Work request. In the records below, find the line containing "focal_mm: 200" and the line containing "f_number: 11". Give again exactly those lines and every line between them, omitting the pictures.

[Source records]
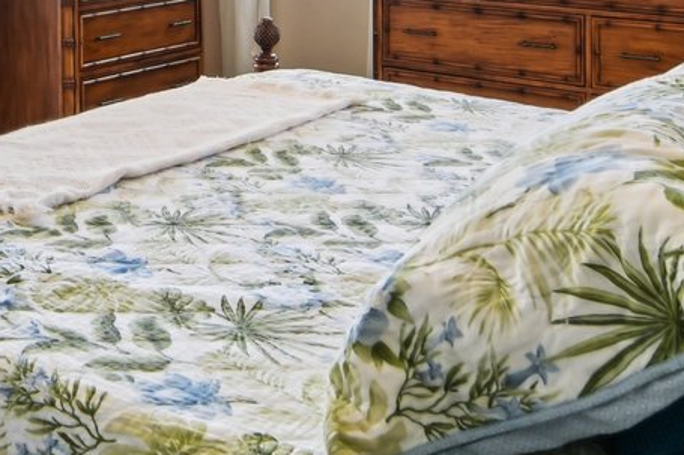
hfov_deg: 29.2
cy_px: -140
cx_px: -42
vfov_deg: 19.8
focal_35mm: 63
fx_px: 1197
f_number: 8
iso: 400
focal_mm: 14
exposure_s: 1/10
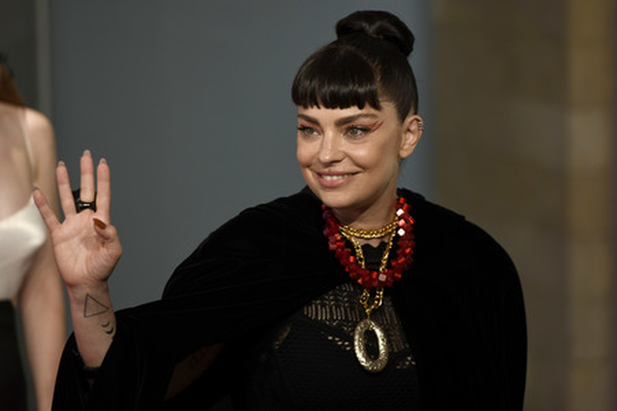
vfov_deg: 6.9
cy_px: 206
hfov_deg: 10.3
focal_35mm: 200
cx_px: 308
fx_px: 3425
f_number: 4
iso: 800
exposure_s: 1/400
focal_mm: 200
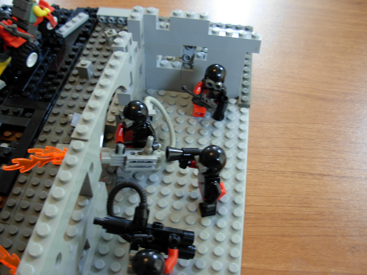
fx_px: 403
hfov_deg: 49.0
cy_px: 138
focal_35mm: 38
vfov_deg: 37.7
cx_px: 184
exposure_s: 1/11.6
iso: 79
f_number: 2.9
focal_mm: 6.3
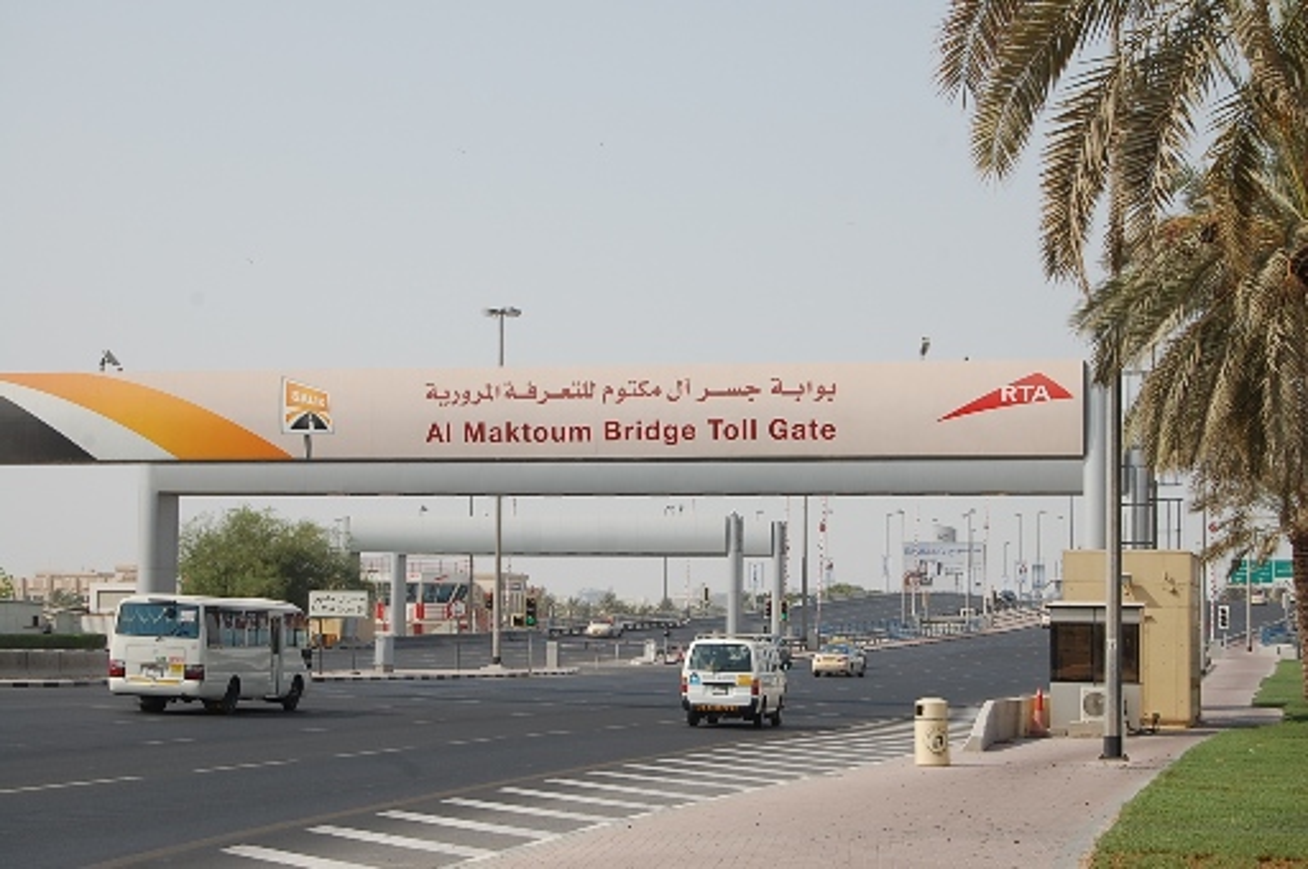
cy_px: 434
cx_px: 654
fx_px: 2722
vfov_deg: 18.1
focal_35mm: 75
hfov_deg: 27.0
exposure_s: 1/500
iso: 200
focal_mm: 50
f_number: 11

* * *

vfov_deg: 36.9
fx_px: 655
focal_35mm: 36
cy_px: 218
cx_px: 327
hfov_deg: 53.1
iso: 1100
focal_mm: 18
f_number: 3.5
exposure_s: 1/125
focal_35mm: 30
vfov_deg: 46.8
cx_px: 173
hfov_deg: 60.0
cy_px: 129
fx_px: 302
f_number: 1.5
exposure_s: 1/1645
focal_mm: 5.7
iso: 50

Result for this exercise.
focal_mm: 200
fx_px: 403
hfov_deg: 49.0
cy_px: 138
focal_35mm: 38
vfov_deg: 37.7
cx_px: 184
exposure_s: 1/11.6
iso: 79
f_number: 2.9
focal_mm: 6.3
cy_px: 434
cx_px: 654
fx_px: 2722
vfov_deg: 18.1
focal_35mm: 75
hfov_deg: 27.0
exposure_s: 1/500
iso: 200
focal_mm: 50
f_number: 11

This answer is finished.